> **EXERCISE**: Return, from the listing that follows, each line containing the word "CROSS".

──────── DATASET CONTENT

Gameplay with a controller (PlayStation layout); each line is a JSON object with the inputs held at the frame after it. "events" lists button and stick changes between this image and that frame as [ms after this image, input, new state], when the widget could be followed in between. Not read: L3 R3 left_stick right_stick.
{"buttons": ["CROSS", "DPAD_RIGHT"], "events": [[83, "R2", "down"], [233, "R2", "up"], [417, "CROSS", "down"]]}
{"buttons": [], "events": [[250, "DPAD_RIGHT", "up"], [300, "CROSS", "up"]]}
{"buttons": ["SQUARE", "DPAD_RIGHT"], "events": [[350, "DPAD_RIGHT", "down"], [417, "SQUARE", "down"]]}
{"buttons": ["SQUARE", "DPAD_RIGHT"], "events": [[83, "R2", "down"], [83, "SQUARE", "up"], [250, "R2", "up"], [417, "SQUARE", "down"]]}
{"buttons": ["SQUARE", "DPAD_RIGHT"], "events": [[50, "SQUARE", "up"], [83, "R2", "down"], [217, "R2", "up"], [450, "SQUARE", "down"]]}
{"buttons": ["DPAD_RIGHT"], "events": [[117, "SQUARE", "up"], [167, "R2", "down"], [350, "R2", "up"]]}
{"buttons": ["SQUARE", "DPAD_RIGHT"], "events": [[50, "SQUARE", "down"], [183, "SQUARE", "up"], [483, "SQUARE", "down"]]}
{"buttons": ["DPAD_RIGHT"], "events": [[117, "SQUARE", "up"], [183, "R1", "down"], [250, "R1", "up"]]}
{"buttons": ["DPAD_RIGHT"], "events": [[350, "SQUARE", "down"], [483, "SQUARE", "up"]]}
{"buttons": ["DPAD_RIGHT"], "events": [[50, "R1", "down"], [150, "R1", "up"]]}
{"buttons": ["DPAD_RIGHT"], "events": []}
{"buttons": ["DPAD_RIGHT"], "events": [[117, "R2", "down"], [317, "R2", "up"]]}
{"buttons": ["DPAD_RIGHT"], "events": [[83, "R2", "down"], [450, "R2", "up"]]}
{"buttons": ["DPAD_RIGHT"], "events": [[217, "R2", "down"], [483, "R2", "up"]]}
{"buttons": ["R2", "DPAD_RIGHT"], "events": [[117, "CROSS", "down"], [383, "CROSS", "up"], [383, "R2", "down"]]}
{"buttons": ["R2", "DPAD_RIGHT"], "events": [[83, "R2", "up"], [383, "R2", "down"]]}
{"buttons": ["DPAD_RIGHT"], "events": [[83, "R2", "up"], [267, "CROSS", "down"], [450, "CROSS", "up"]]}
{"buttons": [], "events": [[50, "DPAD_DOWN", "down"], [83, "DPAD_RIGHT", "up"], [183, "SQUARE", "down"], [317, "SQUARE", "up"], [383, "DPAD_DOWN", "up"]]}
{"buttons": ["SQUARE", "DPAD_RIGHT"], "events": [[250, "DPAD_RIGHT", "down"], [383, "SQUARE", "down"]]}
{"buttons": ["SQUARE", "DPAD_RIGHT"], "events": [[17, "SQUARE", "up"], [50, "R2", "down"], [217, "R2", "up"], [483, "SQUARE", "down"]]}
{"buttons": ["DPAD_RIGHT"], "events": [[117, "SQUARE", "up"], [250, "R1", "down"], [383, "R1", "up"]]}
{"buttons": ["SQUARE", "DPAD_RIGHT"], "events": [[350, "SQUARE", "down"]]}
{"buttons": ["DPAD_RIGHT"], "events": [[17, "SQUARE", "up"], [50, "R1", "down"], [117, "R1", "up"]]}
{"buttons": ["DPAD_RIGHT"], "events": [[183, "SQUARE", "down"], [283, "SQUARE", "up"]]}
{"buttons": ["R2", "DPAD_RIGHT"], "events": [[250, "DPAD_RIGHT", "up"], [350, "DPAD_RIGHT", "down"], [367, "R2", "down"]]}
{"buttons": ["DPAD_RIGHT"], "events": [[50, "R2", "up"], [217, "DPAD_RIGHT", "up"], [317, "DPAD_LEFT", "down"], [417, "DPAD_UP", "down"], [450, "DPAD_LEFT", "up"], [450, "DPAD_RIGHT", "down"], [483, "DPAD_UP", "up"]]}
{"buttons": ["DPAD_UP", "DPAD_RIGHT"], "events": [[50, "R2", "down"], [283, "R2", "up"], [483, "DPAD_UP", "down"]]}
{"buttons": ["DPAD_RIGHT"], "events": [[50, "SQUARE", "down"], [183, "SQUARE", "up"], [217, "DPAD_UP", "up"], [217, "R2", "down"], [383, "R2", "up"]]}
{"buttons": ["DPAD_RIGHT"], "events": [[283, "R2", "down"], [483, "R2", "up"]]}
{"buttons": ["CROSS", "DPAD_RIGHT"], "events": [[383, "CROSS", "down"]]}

────────────────

> **REPLY**:
{"buttons": ["CROSS", "DPAD_RIGHT"], "events": [[83, "R2", "down"], [233, "R2", "up"], [417, "CROSS", "down"]]}
{"buttons": [], "events": [[250, "DPAD_RIGHT", "up"], [300, "CROSS", "up"]]}
{"buttons": ["R2", "DPAD_RIGHT"], "events": [[117, "CROSS", "down"], [383, "CROSS", "up"], [383, "R2", "down"]]}
{"buttons": ["DPAD_RIGHT"], "events": [[83, "R2", "up"], [267, "CROSS", "down"], [450, "CROSS", "up"]]}
{"buttons": ["CROSS", "DPAD_RIGHT"], "events": [[383, "CROSS", "down"]]}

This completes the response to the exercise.